- Opening Delimiter -

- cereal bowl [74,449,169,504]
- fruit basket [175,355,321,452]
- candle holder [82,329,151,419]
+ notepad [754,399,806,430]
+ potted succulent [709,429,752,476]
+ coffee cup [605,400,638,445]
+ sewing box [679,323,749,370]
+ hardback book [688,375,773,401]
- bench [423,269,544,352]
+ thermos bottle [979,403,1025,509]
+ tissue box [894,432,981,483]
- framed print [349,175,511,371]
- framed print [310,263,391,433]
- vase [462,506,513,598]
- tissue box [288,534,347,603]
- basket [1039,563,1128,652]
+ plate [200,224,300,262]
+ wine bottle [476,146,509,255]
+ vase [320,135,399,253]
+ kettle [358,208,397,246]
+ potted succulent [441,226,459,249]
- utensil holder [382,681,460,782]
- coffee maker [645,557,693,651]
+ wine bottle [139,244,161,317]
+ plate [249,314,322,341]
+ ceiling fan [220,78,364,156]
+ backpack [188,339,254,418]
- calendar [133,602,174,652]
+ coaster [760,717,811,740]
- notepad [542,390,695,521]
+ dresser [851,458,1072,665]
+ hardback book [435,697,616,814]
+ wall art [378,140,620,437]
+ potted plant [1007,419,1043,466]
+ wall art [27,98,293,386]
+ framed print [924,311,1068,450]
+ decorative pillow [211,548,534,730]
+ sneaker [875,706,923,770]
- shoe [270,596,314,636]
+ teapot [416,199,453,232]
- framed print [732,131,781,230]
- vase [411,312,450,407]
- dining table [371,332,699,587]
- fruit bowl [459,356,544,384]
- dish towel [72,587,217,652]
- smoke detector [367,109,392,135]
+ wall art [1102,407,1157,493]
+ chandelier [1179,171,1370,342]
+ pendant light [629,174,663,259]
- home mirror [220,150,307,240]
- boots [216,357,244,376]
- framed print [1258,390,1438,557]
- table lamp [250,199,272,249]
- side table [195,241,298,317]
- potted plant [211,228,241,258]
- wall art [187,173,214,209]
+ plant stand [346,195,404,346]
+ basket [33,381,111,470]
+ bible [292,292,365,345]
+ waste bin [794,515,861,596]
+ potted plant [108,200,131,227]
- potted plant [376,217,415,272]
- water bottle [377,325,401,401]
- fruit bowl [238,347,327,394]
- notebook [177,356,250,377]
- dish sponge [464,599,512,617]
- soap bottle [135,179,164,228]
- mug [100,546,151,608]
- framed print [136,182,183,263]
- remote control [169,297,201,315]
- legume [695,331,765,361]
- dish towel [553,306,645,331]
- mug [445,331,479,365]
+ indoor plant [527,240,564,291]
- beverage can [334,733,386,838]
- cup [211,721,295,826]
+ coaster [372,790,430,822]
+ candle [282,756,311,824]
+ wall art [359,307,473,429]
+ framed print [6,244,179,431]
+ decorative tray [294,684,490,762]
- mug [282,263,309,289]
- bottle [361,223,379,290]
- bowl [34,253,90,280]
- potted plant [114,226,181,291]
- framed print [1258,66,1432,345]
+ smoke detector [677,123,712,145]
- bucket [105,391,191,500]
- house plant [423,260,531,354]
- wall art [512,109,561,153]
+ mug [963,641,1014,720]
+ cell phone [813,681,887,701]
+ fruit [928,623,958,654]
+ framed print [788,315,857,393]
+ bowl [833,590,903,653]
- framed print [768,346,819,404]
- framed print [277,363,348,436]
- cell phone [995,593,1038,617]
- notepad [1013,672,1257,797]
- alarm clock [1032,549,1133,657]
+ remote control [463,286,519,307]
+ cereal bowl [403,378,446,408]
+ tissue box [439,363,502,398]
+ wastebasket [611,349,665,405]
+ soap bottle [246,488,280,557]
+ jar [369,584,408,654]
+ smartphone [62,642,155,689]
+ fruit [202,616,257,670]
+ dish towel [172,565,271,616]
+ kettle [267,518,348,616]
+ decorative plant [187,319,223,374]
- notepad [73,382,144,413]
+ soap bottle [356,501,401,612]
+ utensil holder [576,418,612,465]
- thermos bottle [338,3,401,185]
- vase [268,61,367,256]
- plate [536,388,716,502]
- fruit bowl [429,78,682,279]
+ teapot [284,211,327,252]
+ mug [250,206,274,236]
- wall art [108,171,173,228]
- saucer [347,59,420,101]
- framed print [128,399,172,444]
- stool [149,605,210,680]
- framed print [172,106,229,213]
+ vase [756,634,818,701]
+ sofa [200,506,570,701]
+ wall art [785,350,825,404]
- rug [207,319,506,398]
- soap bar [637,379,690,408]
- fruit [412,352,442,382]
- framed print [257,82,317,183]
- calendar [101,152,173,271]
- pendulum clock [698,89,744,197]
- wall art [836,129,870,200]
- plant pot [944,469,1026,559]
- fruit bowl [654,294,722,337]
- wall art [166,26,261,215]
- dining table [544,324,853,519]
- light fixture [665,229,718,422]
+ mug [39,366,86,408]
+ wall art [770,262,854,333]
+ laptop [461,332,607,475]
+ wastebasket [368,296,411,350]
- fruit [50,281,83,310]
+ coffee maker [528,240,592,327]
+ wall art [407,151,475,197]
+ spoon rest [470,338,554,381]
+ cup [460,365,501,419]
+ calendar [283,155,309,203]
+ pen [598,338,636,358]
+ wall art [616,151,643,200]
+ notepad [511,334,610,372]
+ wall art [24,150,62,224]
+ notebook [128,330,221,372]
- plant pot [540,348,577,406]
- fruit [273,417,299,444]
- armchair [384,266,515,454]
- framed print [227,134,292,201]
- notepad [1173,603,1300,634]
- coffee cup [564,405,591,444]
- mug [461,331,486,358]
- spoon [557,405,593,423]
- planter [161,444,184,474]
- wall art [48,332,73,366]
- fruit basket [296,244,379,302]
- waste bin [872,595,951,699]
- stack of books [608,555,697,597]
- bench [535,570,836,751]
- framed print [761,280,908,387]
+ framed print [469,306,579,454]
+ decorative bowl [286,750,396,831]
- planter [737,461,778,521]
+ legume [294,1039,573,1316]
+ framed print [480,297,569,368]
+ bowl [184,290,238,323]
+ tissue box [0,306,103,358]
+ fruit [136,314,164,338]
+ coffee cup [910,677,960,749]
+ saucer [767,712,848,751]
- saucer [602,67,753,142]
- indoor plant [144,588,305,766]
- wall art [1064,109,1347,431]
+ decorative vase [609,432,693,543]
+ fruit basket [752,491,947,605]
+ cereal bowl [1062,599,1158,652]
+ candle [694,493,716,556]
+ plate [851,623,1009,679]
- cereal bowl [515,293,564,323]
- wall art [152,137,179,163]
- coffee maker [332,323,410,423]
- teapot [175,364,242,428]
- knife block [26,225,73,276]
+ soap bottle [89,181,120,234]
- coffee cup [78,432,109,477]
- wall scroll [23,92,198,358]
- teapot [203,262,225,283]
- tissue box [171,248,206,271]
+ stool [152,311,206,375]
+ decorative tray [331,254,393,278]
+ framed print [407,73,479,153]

- Closing Delimiter -

### EXERCISE PROMPT
For each line in the entries that contains the string "tissue", make a copy.

### EXERCISE OUTPUT
+ tissue box [894,432,981,483]
- tissue box [288,534,347,603]
+ tissue box [439,363,502,398]
+ tissue box [0,306,103,358]
- tissue box [171,248,206,271]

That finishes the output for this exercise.